Ceramic, Wood, Rope, Steel, Copper, Brass
Yahagi explores the human experience of carrying physical and emotional scars – how they help make us who we are.
According to the artist, the puppet strings are metaphors for both the connections and restraints of our world.
Beautiful. Haunting. Thought Provoking.
Hijiri Yahagi’s website
Piles of fabric. . .or delicate crumpled paper. I couldn’t decide which I was looking at when I first came across Cherly Ann Thomas’ work. I was surprised to learn that the forms are porcelain clay. Spectacular!
Thomas builds columns with tiny coiled ropes of clay. Knowing the columns are too thin and too tall to withstand the heat of the kiln, she is prepared – and looks forward to – their inevitable collapse during the firing process. The collapsed columns are coupled with other collapsed columns and fired again, and again – the results are striking.
“I am drawn to silence, sensuality, chance and loss. I have developed a process than encompasses all of these elements. I build tall, thin columns from tiny coils of porcelain clay, attaching one at a time. I invite the physics of failure during the firing.”
Cheryl Ann Thomas’ website
After all these years. . .still love repetitive design; still love ceramic tiles; still love organic, molecular anything; still love all white everything. Heather Knight’s ceramic tiles are a perfect example. Perfect.

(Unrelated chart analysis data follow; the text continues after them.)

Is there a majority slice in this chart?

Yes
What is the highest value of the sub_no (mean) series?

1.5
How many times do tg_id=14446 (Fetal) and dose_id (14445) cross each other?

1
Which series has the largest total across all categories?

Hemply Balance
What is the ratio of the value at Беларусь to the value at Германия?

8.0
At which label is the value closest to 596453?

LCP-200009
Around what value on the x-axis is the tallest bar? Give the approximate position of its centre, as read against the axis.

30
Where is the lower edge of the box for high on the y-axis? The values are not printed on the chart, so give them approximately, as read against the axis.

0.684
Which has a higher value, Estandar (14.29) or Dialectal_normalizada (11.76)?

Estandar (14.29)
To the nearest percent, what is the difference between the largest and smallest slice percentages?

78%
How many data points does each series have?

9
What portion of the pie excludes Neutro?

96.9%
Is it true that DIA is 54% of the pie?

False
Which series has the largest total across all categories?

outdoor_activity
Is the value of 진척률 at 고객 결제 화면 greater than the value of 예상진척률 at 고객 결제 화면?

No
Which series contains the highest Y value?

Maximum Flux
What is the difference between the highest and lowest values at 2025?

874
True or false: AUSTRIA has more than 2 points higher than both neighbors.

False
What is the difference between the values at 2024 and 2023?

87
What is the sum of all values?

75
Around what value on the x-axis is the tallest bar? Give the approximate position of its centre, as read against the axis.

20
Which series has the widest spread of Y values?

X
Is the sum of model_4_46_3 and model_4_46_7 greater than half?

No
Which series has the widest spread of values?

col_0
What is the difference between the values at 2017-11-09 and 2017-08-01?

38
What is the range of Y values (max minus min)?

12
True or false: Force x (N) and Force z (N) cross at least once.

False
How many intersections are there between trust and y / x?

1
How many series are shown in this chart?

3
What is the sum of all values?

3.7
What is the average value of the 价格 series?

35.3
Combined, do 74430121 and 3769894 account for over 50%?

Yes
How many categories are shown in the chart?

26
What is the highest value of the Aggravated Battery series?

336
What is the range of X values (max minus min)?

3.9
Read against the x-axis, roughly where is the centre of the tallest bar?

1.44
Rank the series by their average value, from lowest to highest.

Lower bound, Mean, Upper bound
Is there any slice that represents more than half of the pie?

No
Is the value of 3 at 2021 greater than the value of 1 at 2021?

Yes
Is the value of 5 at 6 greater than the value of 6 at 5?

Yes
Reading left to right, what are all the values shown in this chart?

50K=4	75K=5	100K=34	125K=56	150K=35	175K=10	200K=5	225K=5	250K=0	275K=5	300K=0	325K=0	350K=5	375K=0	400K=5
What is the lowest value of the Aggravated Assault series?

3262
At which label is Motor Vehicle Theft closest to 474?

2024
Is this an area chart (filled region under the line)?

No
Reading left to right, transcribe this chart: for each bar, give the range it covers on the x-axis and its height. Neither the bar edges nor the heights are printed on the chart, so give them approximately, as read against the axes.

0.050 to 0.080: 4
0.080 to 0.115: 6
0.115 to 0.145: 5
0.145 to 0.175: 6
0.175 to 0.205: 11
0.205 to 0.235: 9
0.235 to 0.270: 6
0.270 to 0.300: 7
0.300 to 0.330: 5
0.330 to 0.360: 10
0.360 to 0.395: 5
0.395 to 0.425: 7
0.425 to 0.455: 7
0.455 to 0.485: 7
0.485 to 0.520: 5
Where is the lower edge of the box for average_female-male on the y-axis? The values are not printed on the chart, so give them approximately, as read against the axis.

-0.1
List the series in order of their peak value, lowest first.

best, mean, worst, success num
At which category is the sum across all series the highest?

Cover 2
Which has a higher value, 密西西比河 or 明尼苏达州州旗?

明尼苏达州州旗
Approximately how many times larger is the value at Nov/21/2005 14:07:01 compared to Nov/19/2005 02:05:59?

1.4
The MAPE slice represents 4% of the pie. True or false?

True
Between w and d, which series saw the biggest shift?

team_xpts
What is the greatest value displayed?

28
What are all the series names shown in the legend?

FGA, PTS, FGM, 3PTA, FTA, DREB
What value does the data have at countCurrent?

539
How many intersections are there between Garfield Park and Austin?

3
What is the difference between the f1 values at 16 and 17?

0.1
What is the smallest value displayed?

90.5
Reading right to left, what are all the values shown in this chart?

“. . .I hope to bridge modern design and the natural world by paring down the essence of things to repetitive texture and basic form. I love the way a texture can produce the illusion of movement, the way light and shadow play with one another.”
Textural Tile Grouping
“Focusing on a very limited, almost all white color palette enables me to focus more on texture and surface and calls attention to the brilliance of the clay. I am constantly searching for new hints of inspiration on walks through the woods, beach adventures and through macro photography.”